Akmal, the Aussie comedian and radio star, returns to the Fringe for another show exploring his fundamentalist Christian upbringing, his race and his views on the world around him. At least, he he tries to. Throughout, Akmal is either forced upon or willingly follows unpredictable and distracting tangents. Maybe fuelled by an audience member or maybe by his own whimsies, off he goes into the abyss and hopes we follow him. Sadly, unlike other comedians whose tangents become ad hoc threads for the entire show, giving each callback a personal and unique feel, Akmal's meanders into the irrelevant normally start with a cliché and end with him shouting 'fuck off' or 'shut up'. Case in point, he spoke to a Glaswegian, he commented he must be in poor health because of all the fried food and then he shouted 'shut up' at the rest of the audience.

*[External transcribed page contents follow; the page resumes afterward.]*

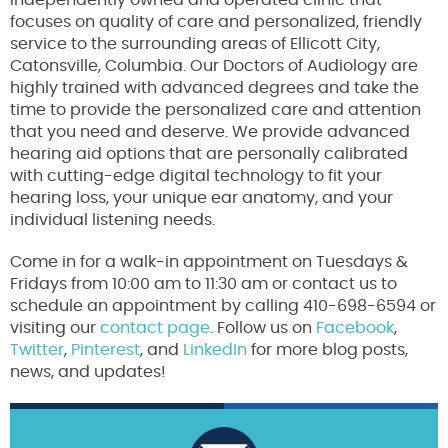
independently owned and operated clinic that
focuses on quality of care and personalized, friendly
service to the surrounding areas of Ellicott City,
Catonsville, Columbia. Our Doctors of Audiology are
highly trained with advanced degrees and take the
time to provide the personalized care and attention
that you need and deserve. We provide advanced
hearing aid options that are personally calibrated
with cutting-edge digital technology to fit your
hearing loss, your unique ear anatomy, and your
individual listening needs.
Come in for a walk-in appointment on Tuesdays &
Fridays from 10:00 am to 11:30 am or contact us to
schedule an appointment by calling 410-698-6594 or
visiting our
contact page
. Follow us on
Facebook
,
Twitter
,
Pinterest
, and
LinkedIn
for more blog posts,
news, and updates!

There is not much comedy to be had from, ironically, such predictability within his unpredictability.
Throughout his tangents he makes reference to his short attention span- perhaps if he reigned this in it could work to his advantage. Instead, through some sort of weird psychotic osmosis, he passes his short attention span onto us and it becomes difficult to concentrate, or indeed care, about his flights of fancy. His set ups are frequently interrupted midway by random sparks and then, after said spark has faded to black, he desperately claws to get back to where he once was though the original joke is already lost. He is like a fat, rich business man leaving his wife because he thinks his younger secretary fancies a bit – the grass might look greener but it's hard to get back when you realise it isn't.
There is no doubt that Akmal is a charismatic entertainer and the occasional well placed punchline and comedic beat reveal that somewhere, underneath the untamed wiles of his scatter-shot delivery and structure, lies a genuinely funny comic. In this year's Fringe entry, though, one can't help but wish for a development within his routine, an overriding arc, a train of thought. The lack of such a thing stops this underwhelming, forgettable show from becoming a much loved hit from a thoroughly likeable stage persona.